When I was younger I wanted to be the greatest in my sport, and I think my attitude towards greatness has pretty much remained since then. I also knew it was unrealistic, so I would also have been very happy with just becoming a professional and not becoming great.
I think my attitude is the same now. I would like to become great and I’ll try, but it’s fine to be just good. Greatness isn’t needed to be happy.
The idea I got from Deutsch is sort of like: society is broken, the default status quo is broken, so you have to be way better than most people just to avoid disaster. It’s not that you have to be super skilled in order to do awesome stuff; it’s just that everyone who isn’t super skilled does awful stuff. Like Deutsch basically says if you aren’t a top 0.001% outlier, then you will be an abusive parent (I’m not exaggerating; he’s actually used stronger rhetoric than that including comparisons with slavery). For Deutsch, you have to be one of the very best just to be OK, decent, acceptable – you actually don’t really get to be considered great or special for doing that. It’s all stick, no carrot. It’s toxic.
Rand has a similar idea to this. AS:
“Don’t be astonished, Miss Taggart,” said Dr. Akston, smiling, “and don’t make the mistake of thinking that these three pupils of mine are some sort of superhuman creatures. They’re something much greater and more astounding than that: they’re normal men—a thing the world has never seen—and their feat is that they managed to survive as such. It does take an exceptional mind and a still more exceptional integrity to remain untouched by the brain-destroying influences of the world’s doctrines, the accumulated evil of centuries—to remain human, since the human is the rational.”
They say: current society is corrupting and that the normal ought to be way more rational. Although Akston also says his pupils have exceptional minds and integrity to not be corrupted. Would the pupils be even greater having been brought up in a rational society? Would most people be able to run copper companies like Fransisco did? The problem is that Akston calls them both normal and exceptional. My guess is that the difference between the pupils and the rest of the population would be less than it was, but they would still be among the greats.

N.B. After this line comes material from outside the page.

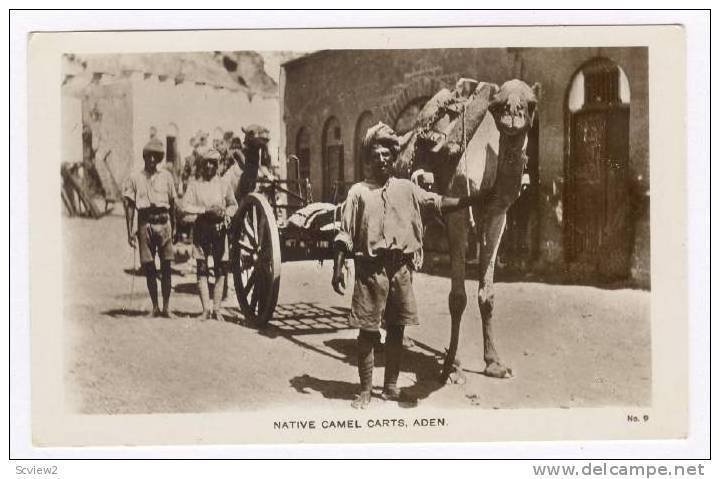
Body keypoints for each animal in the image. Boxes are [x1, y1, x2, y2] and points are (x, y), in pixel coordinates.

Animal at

A practical result of this is that many of Deutsch’s fans lie about wanting all types and strengths of criticism on all topics, lie about their openness to debate, lie about how open to outlier ideas they are, lie about being thick-skinned, and lie about liking and wanting intellectual conversations when they are actually having negative emotions. They can feel especially pressured to be great regarding this specific issue to avoid Deutsch’s moral condemnation,
I think it bothered me only a little when I admitted I couldn’t take unbounded criticism. I think I must’ve felt the moral pressure some, at least. But I had also picked up on that society is irrational so I couldn’t expect that much from my upbringing and changing isn’t so easy, so it should be fine to not already being able to handle unbounded criticism. Also admitting meant being honest which was a great counterweight.
Roark wouldn’t care about being great in the sense of being around the same quality as Cameron was. But he might’ve cared about making objectively great buildings? Would he still want to be an architect if he was worse at it? I think to a significant degree he would. Unless he was absolutely terrible at it I think he would still do architecture and be happy with it. He was still happy doing small projects after the Stoddard trial. I think he cared more about the integrity and honesty of his work and buildings. I think he cared about doing the best he could do, and not compromising when he saw a better way to do a building.
Thanks for article, I think it was really important and helpful.